Bethea was with the city Fire Department for more than 40 years. He was working as a fire safety officer in November 2014, charged with ensuring that proper safety procedures were followed, when he entered a rowhouse in the 700 block of E. North Ave., adjacent to a home that had caught fire. He apparently fell through a floor in the empty rowhouse and died of smoke inhalation. He was in the home for hours before an off-duty firefighter noticed his car outside the home and called for help.

"This is totally about my husband, and the 41 years he gave to the city of Baltimore." his wife said, surrounded by his fellow firefighters. "It's been a little overwhelming, quite frankly."

Scores of firefighters and rescue personnel from throughout the state gathered in Annapolis for the 2 p.m. ceremony, held under a huge Maryland flag suspended between two ladder trucks. More than a dozen firefighting and rescue vehicles were parked on streets surrounding the memorial, representing companies in Anne Arundel County and Baltimore City and County, as well as Frederick, Annapolis, Wheaton, Bel Air, Branchville and several other towns.

A crowd of about 200 gathered to watch the ceremony; about a third stood up to identify themselves as families of those being honored, or of those who had been honored in previous ceremonies. As speaker after speaker reminded them, one of the main thoughts behind the ceremony was to offer support to families left behind.

"We will never leave you — not ever," promised keynote speaker Matthew Tobia, an official with the Loudoun County, Va., Fire and Rescue Department and a former battalion chief in Anne Arundel County. "These are our opportunities to ensure that we are doing everything in our power to never forget."

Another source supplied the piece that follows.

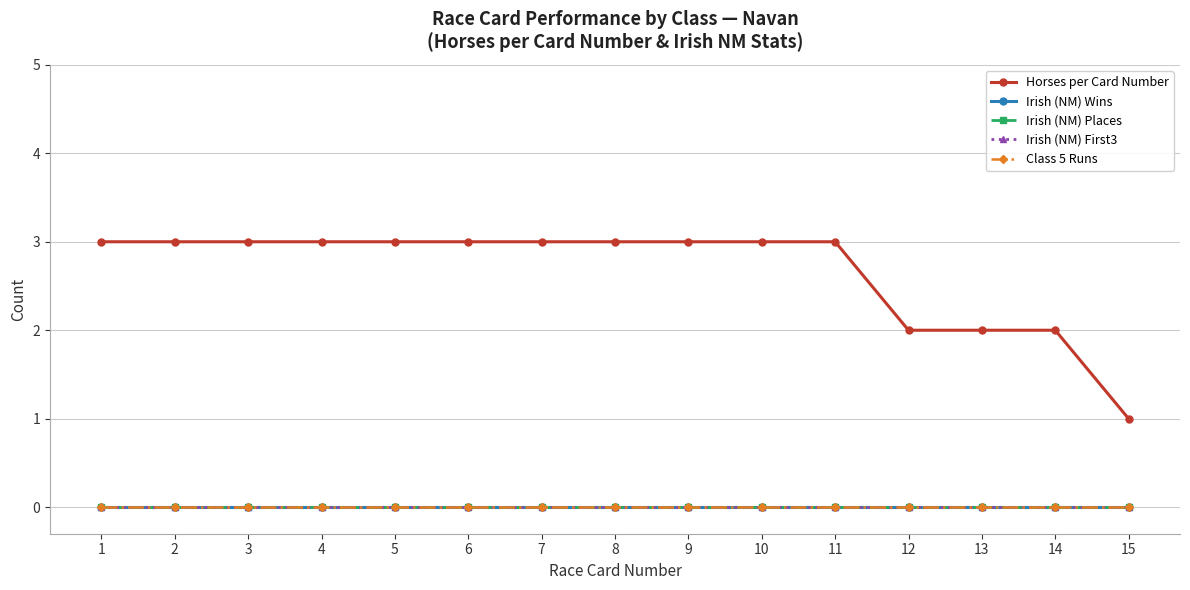

Is this an area chart (filled region under the line)?

No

"A line-of-duty death can be overwhelming," said speaker Shelly Brezicki. But, she said, given time, "you will learn to not count the seconds or minutes since they left."

Brezicki's brother, Gene Kirchner, a firefighter with the Reisterstown volunteer company, was 25 when he died of injuries suffered while searching for victims of a house fire in April 2013.

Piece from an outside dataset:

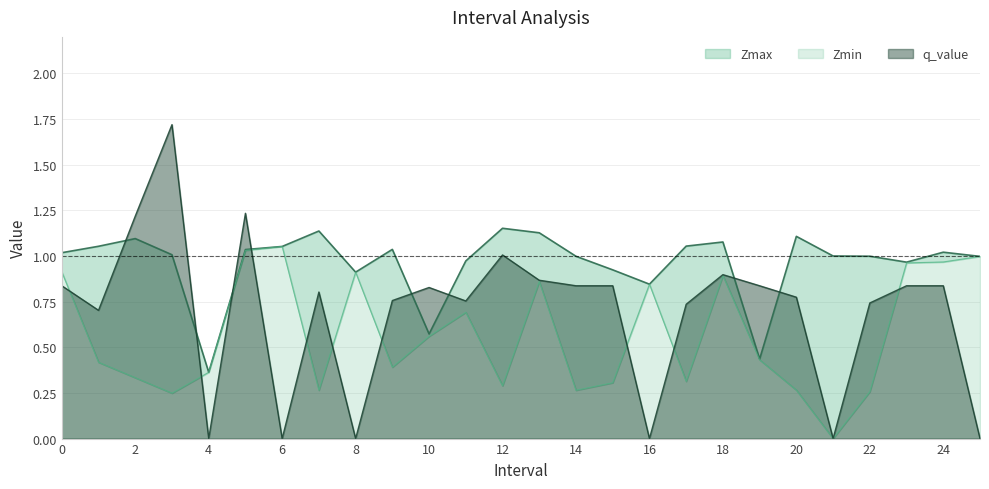

Is the value of Zmax at 2 greater than the value of q_value at 9?

Yes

Family members of those honored, though clearly emotional, said they appreciated the support and camaraderie.

It's heartening "to know that there is that much care and compassion," said Carol Fogle, whose husband of 30 years, firefighter Robert W. Fogle III, died of a heart attack in May 2014 during exercises at Baltimore County's Sparrows Point training facility.

"It's a terrible way to have that honor," Carol Fogle said, "but it is nice that the men and women who have given their ultimate sacrifice are remembered.

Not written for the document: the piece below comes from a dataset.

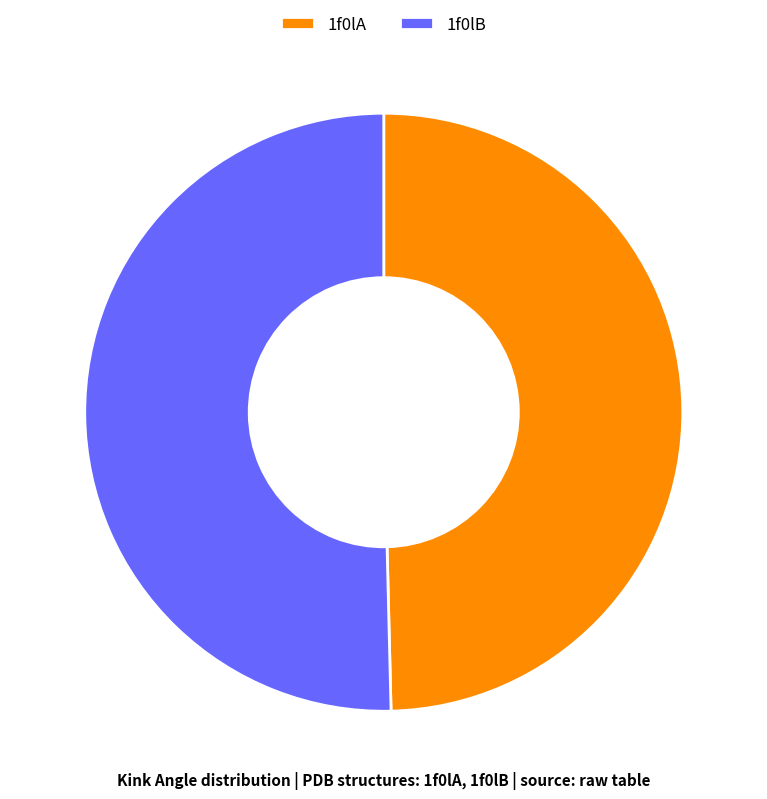

Which has a higher value, 1f0lB or 1f0lA?

1f0lB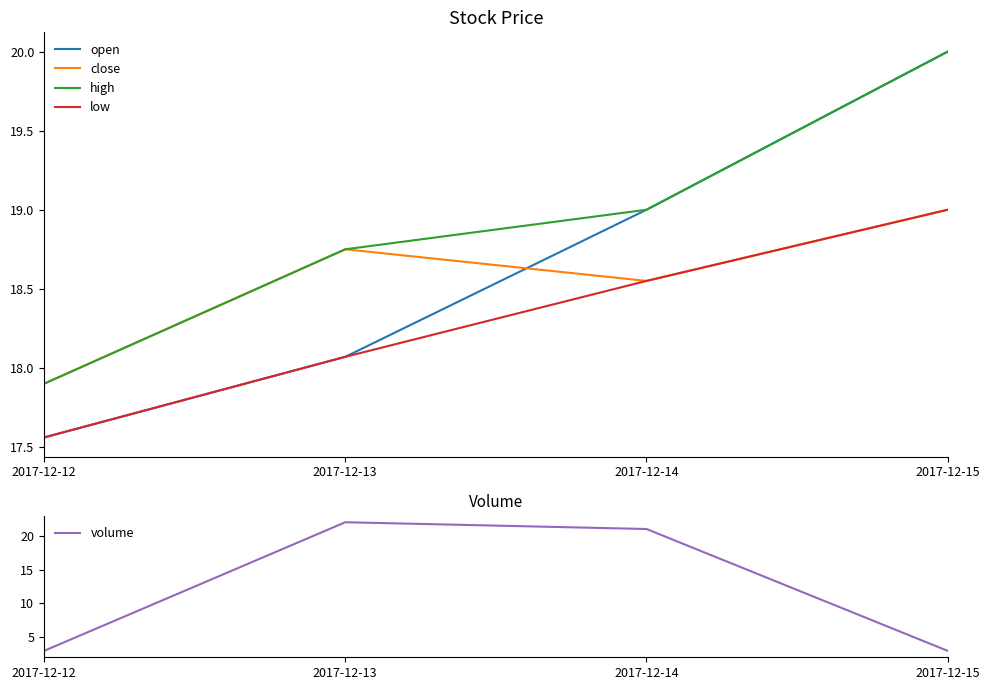

True or false: close has a value of 19.0 at 2017-12-15.

True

In addition to Bethea and Fogle, those honored included Frederick County firefighter Kevin Wayne Jenkins, who died in April 2013 of illnesses related to his service; Mitchell Duane Dobbins, president of Hagerstown's Western Enterprise Fire Company 4, who died in March 2014 of injuries sustained in a traffic accident while on his way to the station; and paramedic Erik Steciak, a volunteer captain at Howard County's West Friendship Volunteer Fire Department who was working as a paramedic for the Bel Air Volunteer Fire Company last January when he was killed while at an accident scene.

"Having the other families around is just a gift," said Jennifer Steciak, Erik Steciak's mother. "It doesn't make it any easier, but it does make it less painful."